ということで、このレベルは、TOEICの900点後半を目指している方には十分おススメ出来ます。また、英検の勉強している方も、準一級・一級でこの範囲が必要になってきます。
日常的にほとんど使わない単語を暗記するのは、結構大変なことです。ただ、ここに至るまでに単語学習のスタイルを確立することが出来ていれば、そこまで苦痛にはならないはずです。慣れてしまえば割とストレスが無く学習できる分野だと思います。
そういう意味でも、毎日のルーティンに単語学習を入れることはオススメできます。どうしても勉強したくない日に「とりあえず単語学習をやろう」みたいな感じで、モチベーションを奮い立たせるきっかけにもなりやすいです。
12000語~15000語をやると、英検1級の単語問題で点数が取れる
svlは12000語までなので、svl15000語は実際には存在しません。ただ、英検1級の単語問題に対処するには、実質svl15000語レベルまでを覚える必要があります。そこで、独自にsvl15000語レベルのリストを作ってくださっている方がいます。
この本の著者のなりしかさんは、こちらのサイト「英語上達完全マップを10ヶ月やってみた」でも有名な方です。私も大変お世話になりましたが、かなり優秀な方(学習ペースが速すぎる)なので比較して落ち込まないようにご注意ください。
上記の本で、svl12000~15000語レベルの単語リストを知ることができます。抽出方法はなりしかさんのサイトに説明がありますが、かなり科学的な方法で作成をされているので信頼が出来ます。ちなみにこの本のシリーズは、なんと35000語レベルまで扱っています。

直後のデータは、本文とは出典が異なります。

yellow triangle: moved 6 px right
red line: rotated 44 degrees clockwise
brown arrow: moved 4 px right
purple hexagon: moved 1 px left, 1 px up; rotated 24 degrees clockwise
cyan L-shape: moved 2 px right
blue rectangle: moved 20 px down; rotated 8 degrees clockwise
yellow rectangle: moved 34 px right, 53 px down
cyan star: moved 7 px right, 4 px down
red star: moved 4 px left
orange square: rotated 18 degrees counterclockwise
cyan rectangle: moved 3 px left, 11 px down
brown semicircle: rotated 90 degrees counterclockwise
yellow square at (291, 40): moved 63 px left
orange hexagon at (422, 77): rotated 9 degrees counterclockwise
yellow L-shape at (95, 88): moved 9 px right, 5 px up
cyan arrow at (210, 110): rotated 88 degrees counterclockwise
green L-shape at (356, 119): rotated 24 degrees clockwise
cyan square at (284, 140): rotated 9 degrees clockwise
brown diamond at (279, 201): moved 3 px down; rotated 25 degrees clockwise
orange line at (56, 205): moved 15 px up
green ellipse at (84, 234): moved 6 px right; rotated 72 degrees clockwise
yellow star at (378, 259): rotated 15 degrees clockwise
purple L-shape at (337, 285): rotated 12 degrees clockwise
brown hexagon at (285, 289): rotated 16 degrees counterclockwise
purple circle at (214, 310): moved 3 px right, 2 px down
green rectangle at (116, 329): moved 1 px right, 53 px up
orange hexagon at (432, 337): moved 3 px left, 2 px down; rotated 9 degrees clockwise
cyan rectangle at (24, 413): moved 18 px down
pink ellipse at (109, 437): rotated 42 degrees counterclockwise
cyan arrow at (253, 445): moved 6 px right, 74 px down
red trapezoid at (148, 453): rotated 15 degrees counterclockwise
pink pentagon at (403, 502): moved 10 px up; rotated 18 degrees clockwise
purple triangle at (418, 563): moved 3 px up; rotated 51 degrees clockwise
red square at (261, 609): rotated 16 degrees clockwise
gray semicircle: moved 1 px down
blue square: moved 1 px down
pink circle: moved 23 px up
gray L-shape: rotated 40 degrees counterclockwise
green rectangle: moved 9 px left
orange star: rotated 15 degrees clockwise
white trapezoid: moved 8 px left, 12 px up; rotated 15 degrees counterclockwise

上記の本を使って、15000語レベルの単語を2周したところで、英検1級の単語セクションで8割ぐらいは確実に取れるようになりました(それでも8割なのが恐ろしいですが)。また、TOEICと英検1級のリーディングで、知らない単語が出てくることがほぼなくなりました。試験の単語に関して不安が無くなるので、このレベルまで勉強するメリットはかなりあると思います。もちろん労力はかかりますが、やりがいもあります。
現在私は15000語の復習4回目を終えたところなのですが、当分はあまり新しい単語を追加せずに、復習に専念する予定です。というのも、穴の開いたバケツのように、覚えた単語をものすごいスピードで忘れて行っているからです。それと、英語圏に住んでいない非ネイティブの場合は、語彙を増やすよりも、使用している単語の理解を深めた方が、学習の効率が良いだろうと現状では考えています。